Весенний город, узница тревог,
непонятых; последняя обитель:
как ты стремишься подвести итог,
как бы навек оставшийся в обиде.
Пусть нам с тобой не верится, но сам
себе я удивляться не устану -
пристрастию к холодным поездам,
к заброшенным и диким полустанкам.
Наверно, горькая отрада есть
в незапланированных мной командировках.
Но я услышу, как благую весть,
твой ровный гул, взывающий неловко.
Свою причастность бережно храня
к моим нелепым и смешным историям,
ты воскресишь забытого меня,
моими голосами жадно вторя.
«»»»»»»»»»»»»»»»»»»»»»»»
* * *
Она пытается оболгать себя:
сделать вид, что она шпионка или гетера,
женщина-вамп – или маленькая домохозяйка…
Я вглядываюсь в это странное скрещенье
двух стройных ног…
ущелье Палестины…
Голова раскалывается от ненужных мыслей.
Скоро полдень. А мне нечем расплатиться
за жизнь,
кроме пары скудных строк –
вот вся заоблачная плата…
Невероятно, что мы рядом, на одной
обшарпанной земле.
Девушка, стань моей проводницей
на поезде весны!
Она улыбается чему-то и сердится,
перехватив мой навязчивый взгляд.
Сотни маленьких воспоминаний-бабочек
вылетают из светлых глаз.
«»»»»»»»»»»»»»»»»»»»»
Играет флейта утра.
И солнце приподнимает голову,
как дрессированная кобра из корзины факира,
прогоняя остатки сна спелёнутого тьмой разума,
разрывая её на тающие клочья.
Я наливаю чай, я священнодействую.
Я чувствую тепло земли,
уже охваченной оцепенением заморозков.
Дома в искусной подсветке
кажутся величественными…
а у деревьев девичьи руки.
Поэзия тёмных улиц,
дворов без названья,
с тусклыми глазницами оконных стёкол!..
Я знаю…
Я знаю, что можно испечь хлеб
и нельзя, сгорев однажды, возродиться.
Что камень, пущенный из рук,
вмиг падает на землю…
а птица – нет!
Я знаю, что состою из крови, слизи,
тканей мышц, костей…
я заключён в бутылку тела
три миллиарда лет назад – опальный джинн!..

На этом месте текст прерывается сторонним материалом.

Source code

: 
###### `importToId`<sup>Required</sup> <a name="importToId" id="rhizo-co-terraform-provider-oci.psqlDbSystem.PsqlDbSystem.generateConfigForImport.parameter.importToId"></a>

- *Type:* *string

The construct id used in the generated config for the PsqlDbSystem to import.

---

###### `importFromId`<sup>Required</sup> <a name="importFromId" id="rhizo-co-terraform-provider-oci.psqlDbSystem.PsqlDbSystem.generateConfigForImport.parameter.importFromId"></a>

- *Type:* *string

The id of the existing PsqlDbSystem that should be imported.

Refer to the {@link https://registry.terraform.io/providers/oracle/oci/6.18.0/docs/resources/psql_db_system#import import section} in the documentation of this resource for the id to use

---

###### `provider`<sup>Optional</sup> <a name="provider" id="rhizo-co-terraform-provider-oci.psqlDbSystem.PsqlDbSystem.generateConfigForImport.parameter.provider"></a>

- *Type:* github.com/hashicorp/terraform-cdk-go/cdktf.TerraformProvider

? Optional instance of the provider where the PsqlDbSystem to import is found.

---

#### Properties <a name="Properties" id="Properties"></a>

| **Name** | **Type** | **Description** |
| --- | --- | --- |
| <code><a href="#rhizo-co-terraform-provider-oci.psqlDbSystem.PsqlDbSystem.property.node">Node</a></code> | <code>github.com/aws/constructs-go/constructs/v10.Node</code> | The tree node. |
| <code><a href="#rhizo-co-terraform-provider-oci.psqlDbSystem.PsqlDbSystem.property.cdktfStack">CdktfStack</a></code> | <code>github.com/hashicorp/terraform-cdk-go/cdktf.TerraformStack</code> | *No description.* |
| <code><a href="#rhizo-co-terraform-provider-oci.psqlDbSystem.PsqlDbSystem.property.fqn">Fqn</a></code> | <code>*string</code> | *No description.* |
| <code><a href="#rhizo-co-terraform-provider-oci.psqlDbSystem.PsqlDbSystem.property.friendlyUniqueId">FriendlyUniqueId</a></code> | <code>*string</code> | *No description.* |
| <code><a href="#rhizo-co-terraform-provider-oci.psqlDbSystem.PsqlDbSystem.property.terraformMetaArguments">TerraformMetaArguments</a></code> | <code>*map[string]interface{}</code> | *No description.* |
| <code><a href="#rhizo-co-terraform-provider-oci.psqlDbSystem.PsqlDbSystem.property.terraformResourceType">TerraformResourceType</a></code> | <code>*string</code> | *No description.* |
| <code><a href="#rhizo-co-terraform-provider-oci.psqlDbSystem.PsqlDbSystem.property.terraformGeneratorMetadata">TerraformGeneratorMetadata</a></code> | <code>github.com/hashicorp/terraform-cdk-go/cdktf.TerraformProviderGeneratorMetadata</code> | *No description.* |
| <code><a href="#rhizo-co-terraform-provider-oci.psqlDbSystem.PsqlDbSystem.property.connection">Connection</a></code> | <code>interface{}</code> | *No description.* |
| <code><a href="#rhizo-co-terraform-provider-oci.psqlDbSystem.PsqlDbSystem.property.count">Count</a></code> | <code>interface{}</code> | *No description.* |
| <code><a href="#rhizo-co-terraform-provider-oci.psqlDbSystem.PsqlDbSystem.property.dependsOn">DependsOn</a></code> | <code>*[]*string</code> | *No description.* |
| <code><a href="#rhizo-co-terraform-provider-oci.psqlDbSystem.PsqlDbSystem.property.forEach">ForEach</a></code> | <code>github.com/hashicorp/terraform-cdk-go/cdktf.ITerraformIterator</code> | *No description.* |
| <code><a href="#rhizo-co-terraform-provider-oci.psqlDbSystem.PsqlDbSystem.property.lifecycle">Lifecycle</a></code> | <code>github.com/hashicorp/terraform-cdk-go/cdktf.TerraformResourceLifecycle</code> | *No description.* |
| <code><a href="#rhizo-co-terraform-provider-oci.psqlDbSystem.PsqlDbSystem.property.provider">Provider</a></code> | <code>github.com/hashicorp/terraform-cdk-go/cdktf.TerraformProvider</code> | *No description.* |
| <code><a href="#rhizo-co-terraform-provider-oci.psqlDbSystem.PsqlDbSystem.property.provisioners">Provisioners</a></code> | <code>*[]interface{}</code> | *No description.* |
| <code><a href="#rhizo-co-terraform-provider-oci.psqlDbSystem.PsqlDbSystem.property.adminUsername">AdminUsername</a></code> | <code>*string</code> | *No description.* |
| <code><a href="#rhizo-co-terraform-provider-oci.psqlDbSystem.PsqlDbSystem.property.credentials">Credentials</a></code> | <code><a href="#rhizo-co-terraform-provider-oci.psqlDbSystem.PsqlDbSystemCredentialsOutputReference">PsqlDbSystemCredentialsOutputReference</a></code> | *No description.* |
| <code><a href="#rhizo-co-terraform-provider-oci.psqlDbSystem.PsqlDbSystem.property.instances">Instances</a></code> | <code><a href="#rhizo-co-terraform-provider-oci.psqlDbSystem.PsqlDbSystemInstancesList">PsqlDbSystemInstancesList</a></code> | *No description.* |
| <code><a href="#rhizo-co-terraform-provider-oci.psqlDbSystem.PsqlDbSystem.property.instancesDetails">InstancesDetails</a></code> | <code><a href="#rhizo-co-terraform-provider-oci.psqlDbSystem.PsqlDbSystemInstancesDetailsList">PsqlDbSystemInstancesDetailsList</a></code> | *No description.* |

Всё происходит по предписанным законам.
Но откуда… откуда я об этом знаю,
знаю это – что всё так?!
Есть что-то в вещах, предметах
похожее на мысль?
Иль это просто пот, обильный пот
любовного труда природы, совокупляющейся с тьмой –
и проступающий на ровных, беззвучных плоскостях ума?
Так что же знаем мы?
Ведь Истина есть Путь.
Откуда же идём, куда?
Из гулких уст дворов, печальных истин,
оставшегося наледью «вчера» –
туда, где не напрасной
окажется вся боль и крики жертв,
мольбы и страсть,
захлёбывающийся сон любви…
Где с глаз спадёт туман небытия.
А души стёртые камней
подобны станут душам птиц!
И станет небывалым свет.
И кто же я?
Я состою из крови рек, дыханья ветра…
из плоти звёзд –
при этом продолжая быть
единым существом
Вселенной.
«»»»»»»»»»»»»»»»
Время оставляет скрученную бумагу,
дымок сигареты, огарок спички, никелированный
отблеск
какой-то вещи. И зрачок покусится, обманут,
на след в пространстве её, потерявшей облик.
Вода времени растворяет желанья,
торопливые фразы, смешок в промежутках оваций.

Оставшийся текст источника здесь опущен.